# Activity list:
(a) Copy the article on printing money word for word, from "Joe Bryan's brilliant" up to and including "others fall behind.".
(b) In the article on printing money, what does the second group of island survivors add to their money's rules?
(c) Continue the article on printing money from its last sentence.

Lawyer | Bitcoin | Digital Sovereignty

How Printing Money Screws Everybody: A Chaos Breakdown
Thomas Reithmann

The childs‘s question „why don‘t we just print more mone for everybody“ isn’t far off what many adults reckon is a decent idea. Beneath complex economic jargon, it feels like something we could manage, right?

To grasp a concept, starting from first principles is usually wise.

Joe Bryan's brilliant "What's The Problem?" (watch here or see here on X) unpacks basic economics, wrapped in a simple tale of island survivors (simple as a praise - a way of clear thinking). One group locks their money’s rules; the other adds a “Big Red Button” to print more. When the first crisis strikes, the printer hit chaos - rising costs, lost trust - while the locked side prospers.

Why is that? Inflation from a first principle is simple: if more money floods in but goods and services stagnate, prices rise - money’s value dips.

It splits into three forms: Price inflation stings - goods cost more, shrink (90-gramme bars, not 100), or decrease in quality (industrial sludge over fresh food). Asset inflation lifts stocks and homes, favouring owners whilst others fall behind.

# Listed records:
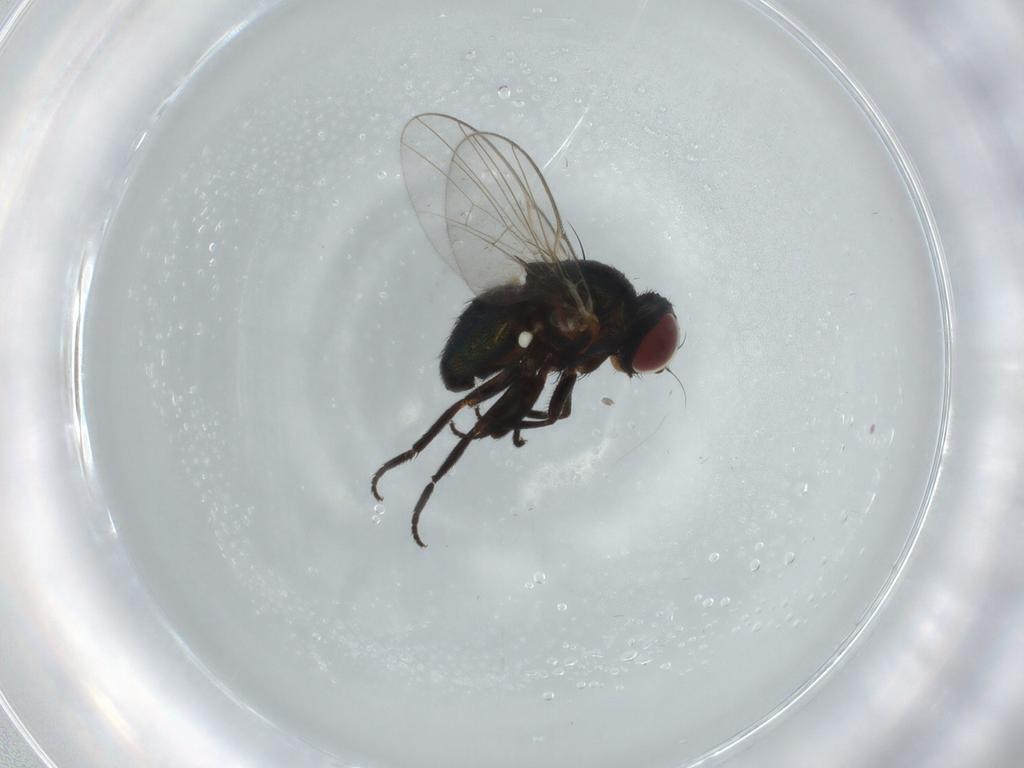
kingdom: Animalia
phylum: Arthropoda
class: Insecta
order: Diptera
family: Agromyzidae
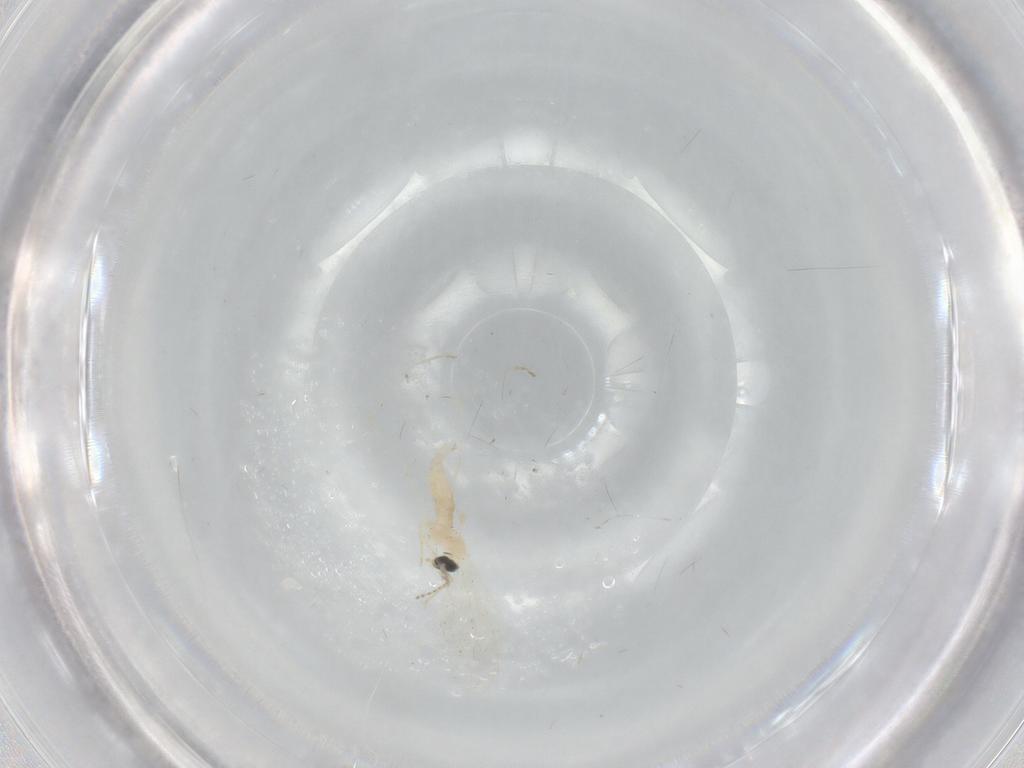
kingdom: Animalia
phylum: Arthropoda
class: Insecta
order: Diptera
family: Cecidomyiidae
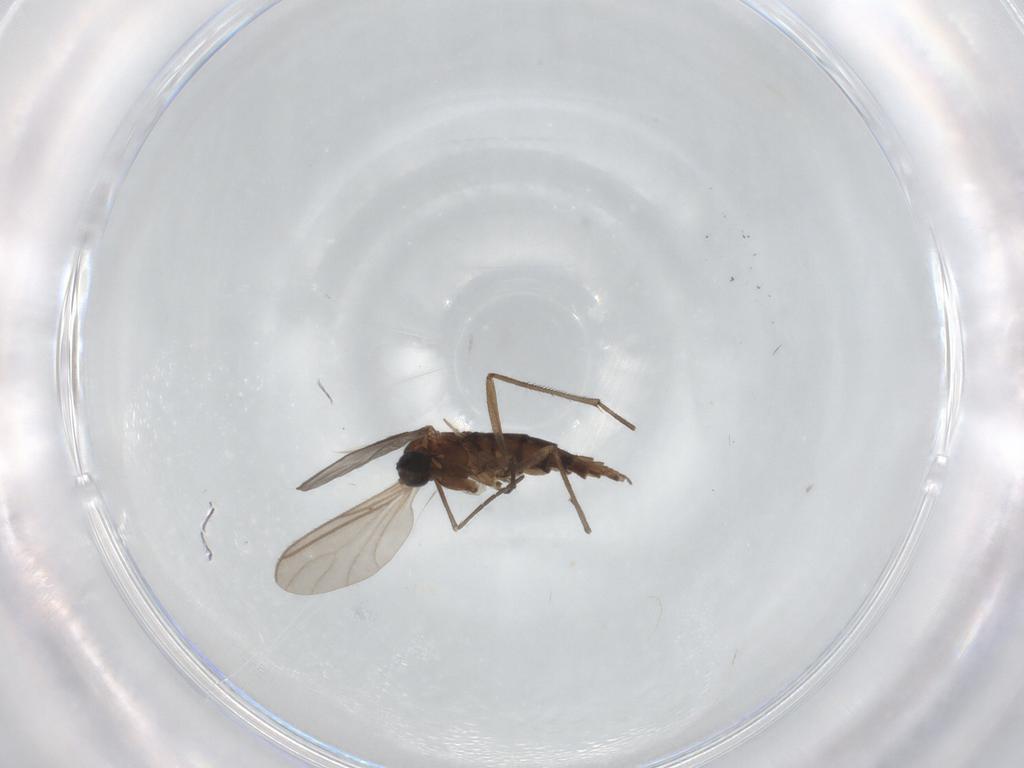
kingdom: Animalia
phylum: Arthropoda
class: Insecta
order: Diptera
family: Sciaridae
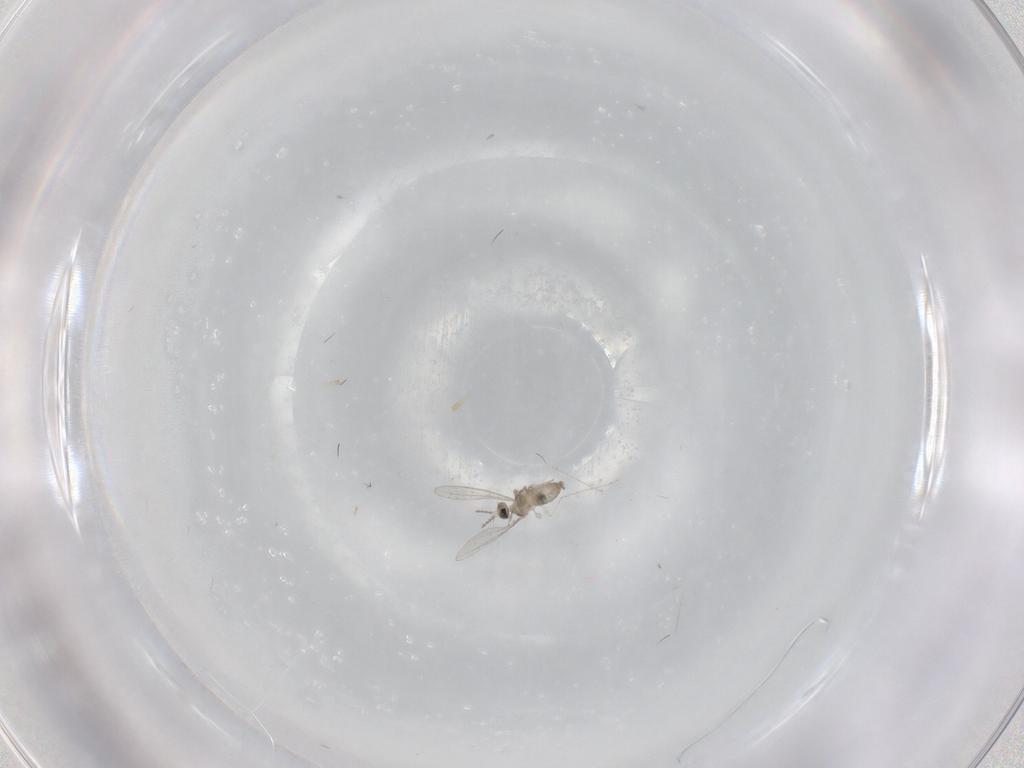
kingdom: Animalia
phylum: Arthropoda
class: Insecta
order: Diptera
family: Phoridae
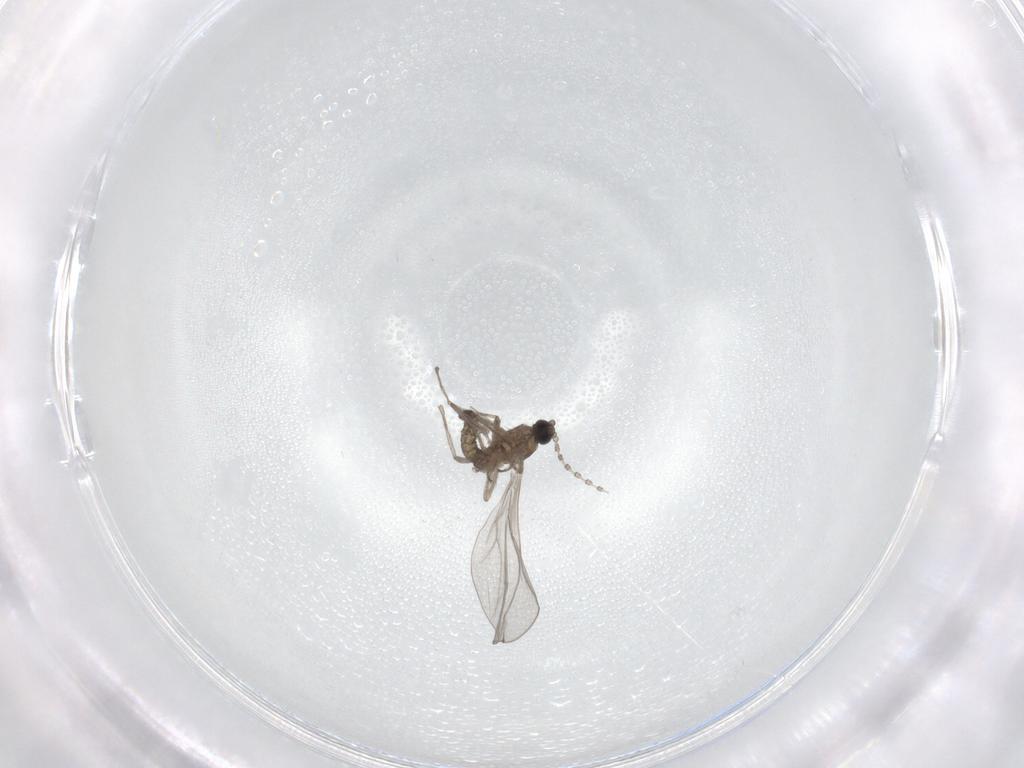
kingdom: Animalia
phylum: Arthropoda
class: Insecta
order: Diptera
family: Cecidomyiidae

# Answers:
(a)
Joe Bryan's brilliant "What's The Problem?" (watch here or see here on X) unpacks basic economics, wrapped in a simple tale of island survivors (simple as a praise - a way of clear thinking). One group locks their money’s rules; the other adds a “Big Red Button” to print more. When the first crisis strikes, the printer hit chaos - rising costs, lost trust - while the locked side prospers.

Why is that? Inflation from a first principle is simple: if more money floods in but goods and services stagnate, prices rise - money’s value dips.

It splits into three forms: Price inflation stings - goods cost more, shrink (90-gramme bars, not 100), or decrease in quality (industrial sludge over fresh food). Asset inflation lifts stocks and homes, favouring owners whilst others fall behind.

(b) A "Big Red Button" to print more money.

(c)
Finally, the money printer skews competition via the Cantillon effect - new cash hits first where power lies. Big, government-close firms get flushed first with funds as banks extend loans, expanding the money supply, before smaller players see a cent. The nearer you are to the money printer (or the state grants), the easier to snatch labour, material and other resources. Smaller firms or individuals lag, outpriced and outmanoeuvred.

Printing’s addictive: easy to start, near impossible to stop. Each new crisis gives politicians a new excuse to crank up debt and money supply, a "painless" fix for their voters. Voters hate cuts; banks and media thrive on it, Big Pharma, Big Food and others demand closer ties to governmental subsidies. So, it spirals in one direction - towards ever more printing, ever bigger distortions.

Joe’s money printing tribe is eerily close to what one can observe in our societies at the moment, isn’t it?